# Things that make you go HUH ?



## LostLouisianian (Oct 11, 2010)

Never Fired? Good golly I hope not...

http://www.ksl.com/classifieds/listing/44125110


----------



## Kwalk3 (Jun 21, 2012)

LOL. Even though I think everyone here understands what the seller means, that is pretty funny.


----------



## LostLouisianian (Oct 11, 2010)

Kwalk3 said:


> LOL. Even though I think everyone here understands what the seller means, that is pretty funny.


The crazy thing is you can go online and buy brand new and have it shipped to your front door cheaper than this guy is selling his.


----------



## Kwalk3 (Jun 21, 2012)

LostLouisianian said:


> The crazy thing is you can go online and buy brand new and have it shipped to your front door cheaper than this guy is selling his.

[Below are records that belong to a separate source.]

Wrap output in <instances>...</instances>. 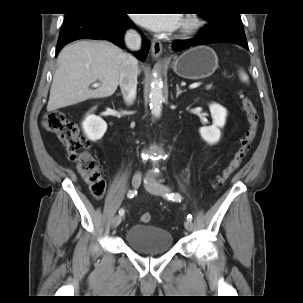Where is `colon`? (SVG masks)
Wrapping results in <instances>:
<instances>
[{
	"mask_svg": "<svg viewBox=\"0 0 303 303\" xmlns=\"http://www.w3.org/2000/svg\"><path fill=\"white\" fill-rule=\"evenodd\" d=\"M238 95L246 113L248 129L240 140L232 158L222 169L218 177L219 183L225 182L240 167L257 136L258 111L250 97L243 90H239ZM43 126L48 132L56 134L59 141L65 145L69 158L76 163L77 171L89 184L93 197L97 200L101 199L105 191V182L99 171V163L89 151L88 142L79 136L76 124L69 121L61 111H52L44 116ZM139 220L148 223L151 220L150 213H141Z\"/></svg>",
	"mask_w": 303,
	"mask_h": 303,
	"instance_id": "1",
	"label": "colon"
}]
</instances>
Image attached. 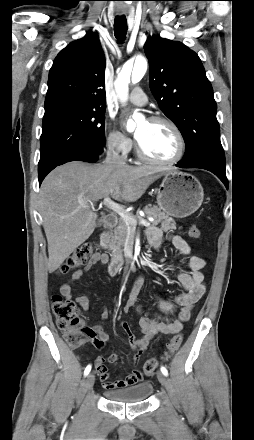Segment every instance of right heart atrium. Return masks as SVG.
I'll use <instances>...</instances> for the list:
<instances>
[{"label": "right heart atrium", "instance_id": "obj_1", "mask_svg": "<svg viewBox=\"0 0 254 440\" xmlns=\"http://www.w3.org/2000/svg\"><path fill=\"white\" fill-rule=\"evenodd\" d=\"M106 143L110 150L127 156L133 149V141L126 134L115 128L109 129Z\"/></svg>", "mask_w": 254, "mask_h": 440}]
</instances>
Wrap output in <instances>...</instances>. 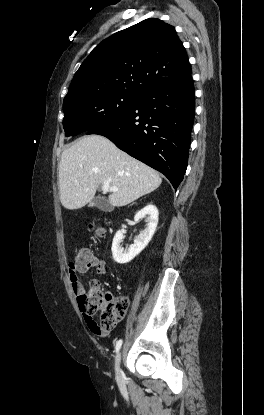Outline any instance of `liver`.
<instances>
[{
    "label": "liver",
    "mask_w": 264,
    "mask_h": 415,
    "mask_svg": "<svg viewBox=\"0 0 264 415\" xmlns=\"http://www.w3.org/2000/svg\"><path fill=\"white\" fill-rule=\"evenodd\" d=\"M58 170L60 201L68 210L84 207L106 181L118 188L108 198L116 207L134 202L162 183L157 171L100 135L84 136L65 149Z\"/></svg>",
    "instance_id": "1"
}]
</instances>
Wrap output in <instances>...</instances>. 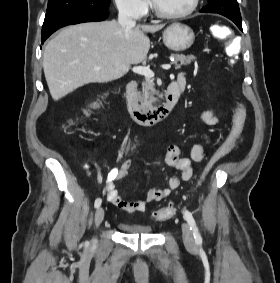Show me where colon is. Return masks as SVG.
Listing matches in <instances>:
<instances>
[{
	"label": "colon",
	"instance_id": "1",
	"mask_svg": "<svg viewBox=\"0 0 280 283\" xmlns=\"http://www.w3.org/2000/svg\"><path fill=\"white\" fill-rule=\"evenodd\" d=\"M210 31L215 38L220 39L222 42H226L228 38L229 42L227 43L228 46L227 55H240L241 47H243V42H240L241 41L240 37H231L232 30L228 26L212 25L210 27ZM86 111L95 112L96 108L87 107ZM244 121H245V108L242 104H238L233 118V122L236 124L237 133L239 132L240 128L244 125ZM68 126L76 127L77 123L69 122ZM227 149H228V145L217 150V152L212 156V158L208 162L204 172L202 173L199 181L197 182V185L200 184V182L210 171V169L226 155ZM175 211L176 209L174 206H167L155 211L153 217L157 221H167L170 218H172V216L175 214Z\"/></svg>",
	"mask_w": 280,
	"mask_h": 283
}]
</instances>
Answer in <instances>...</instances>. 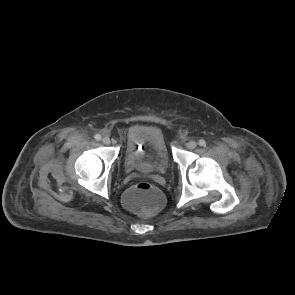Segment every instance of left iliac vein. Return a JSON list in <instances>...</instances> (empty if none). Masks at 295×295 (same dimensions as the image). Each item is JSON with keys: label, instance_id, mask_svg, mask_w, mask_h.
I'll list each match as a JSON object with an SVG mask.
<instances>
[{"label": "left iliac vein", "instance_id": "left-iliac-vein-1", "mask_svg": "<svg viewBox=\"0 0 295 295\" xmlns=\"http://www.w3.org/2000/svg\"><path fill=\"white\" fill-rule=\"evenodd\" d=\"M188 149H194L197 147V142L190 140L187 144H186Z\"/></svg>", "mask_w": 295, "mask_h": 295}]
</instances>
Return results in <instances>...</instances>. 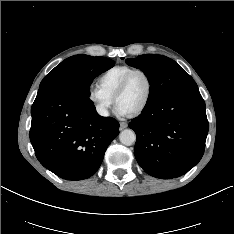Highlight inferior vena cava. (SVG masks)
<instances>
[{
	"label": "inferior vena cava",
	"instance_id": "inferior-vena-cava-1",
	"mask_svg": "<svg viewBox=\"0 0 234 234\" xmlns=\"http://www.w3.org/2000/svg\"><path fill=\"white\" fill-rule=\"evenodd\" d=\"M96 110H97L98 114L101 115V116H104V117L109 116L108 110L102 105H98L96 107Z\"/></svg>",
	"mask_w": 234,
	"mask_h": 234
}]
</instances>
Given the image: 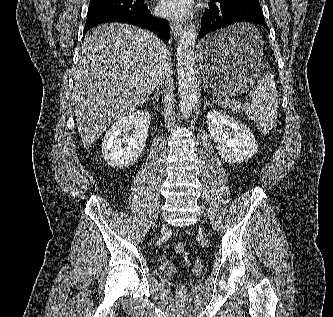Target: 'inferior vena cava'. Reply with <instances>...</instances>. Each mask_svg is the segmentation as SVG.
<instances>
[{
	"instance_id": "1",
	"label": "inferior vena cava",
	"mask_w": 333,
	"mask_h": 317,
	"mask_svg": "<svg viewBox=\"0 0 333 317\" xmlns=\"http://www.w3.org/2000/svg\"><path fill=\"white\" fill-rule=\"evenodd\" d=\"M168 67V61L166 59V51L165 49L162 51L161 56L158 58L157 66H156V85L158 86L162 83L163 78L166 76L165 72Z\"/></svg>"
}]
</instances>
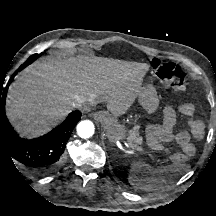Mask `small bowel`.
<instances>
[{
  "instance_id": "small-bowel-1",
  "label": "small bowel",
  "mask_w": 216,
  "mask_h": 216,
  "mask_svg": "<svg viewBox=\"0 0 216 216\" xmlns=\"http://www.w3.org/2000/svg\"><path fill=\"white\" fill-rule=\"evenodd\" d=\"M178 112L181 115L189 117L188 130H181L174 133L176 124V113L172 108H166L164 120L160 126L159 142L164 144L174 140L181 150L187 155L192 156L195 153V146L191 139H202L204 136V123L201 120L192 118L195 113V106L192 103H184L179 106Z\"/></svg>"
}]
</instances>
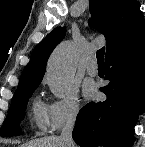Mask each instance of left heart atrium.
Wrapping results in <instances>:
<instances>
[{
	"mask_svg": "<svg viewBox=\"0 0 145 147\" xmlns=\"http://www.w3.org/2000/svg\"><path fill=\"white\" fill-rule=\"evenodd\" d=\"M85 93L88 98H92V97H94L96 91L93 86H87L85 89Z\"/></svg>",
	"mask_w": 145,
	"mask_h": 147,
	"instance_id": "obj_1",
	"label": "left heart atrium"
}]
</instances>
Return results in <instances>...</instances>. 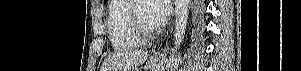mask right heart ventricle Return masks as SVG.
Returning <instances> with one entry per match:
<instances>
[{"instance_id": "e07e8e85", "label": "right heart ventricle", "mask_w": 301, "mask_h": 71, "mask_svg": "<svg viewBox=\"0 0 301 71\" xmlns=\"http://www.w3.org/2000/svg\"><path fill=\"white\" fill-rule=\"evenodd\" d=\"M129 0H114L108 9L107 29L111 45L115 49H132L143 44L133 32L129 18Z\"/></svg>"}]
</instances>
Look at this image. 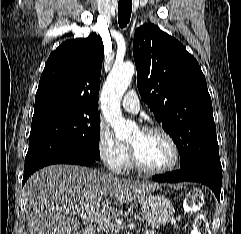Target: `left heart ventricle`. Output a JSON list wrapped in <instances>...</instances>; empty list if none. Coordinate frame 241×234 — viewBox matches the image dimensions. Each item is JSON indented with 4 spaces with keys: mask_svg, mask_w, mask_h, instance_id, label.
<instances>
[{
    "mask_svg": "<svg viewBox=\"0 0 241 234\" xmlns=\"http://www.w3.org/2000/svg\"><path fill=\"white\" fill-rule=\"evenodd\" d=\"M130 144L136 147L141 161L150 168H164L174 157L169 141L160 133H143L137 131Z\"/></svg>",
    "mask_w": 241,
    "mask_h": 234,
    "instance_id": "1",
    "label": "left heart ventricle"
}]
</instances>
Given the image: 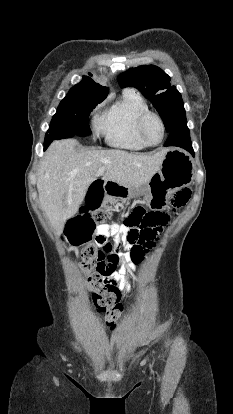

Haha. Some people are pretty clueless to the value of things. Seems crazy that people don't at least do a quick google search to see what the item they are selling is valued at. The other scary part is that there are probably buyers on the other end that don't check things out and overpay for things.


----------



## DallanC (Jan 13, 2009)

Not all that far off on price. Using Cabelas pricing:

P223 scope: $250 
M223 Mount: $80

Total: $330 + 22.44 (tax) = $352.44


-DallanC


----------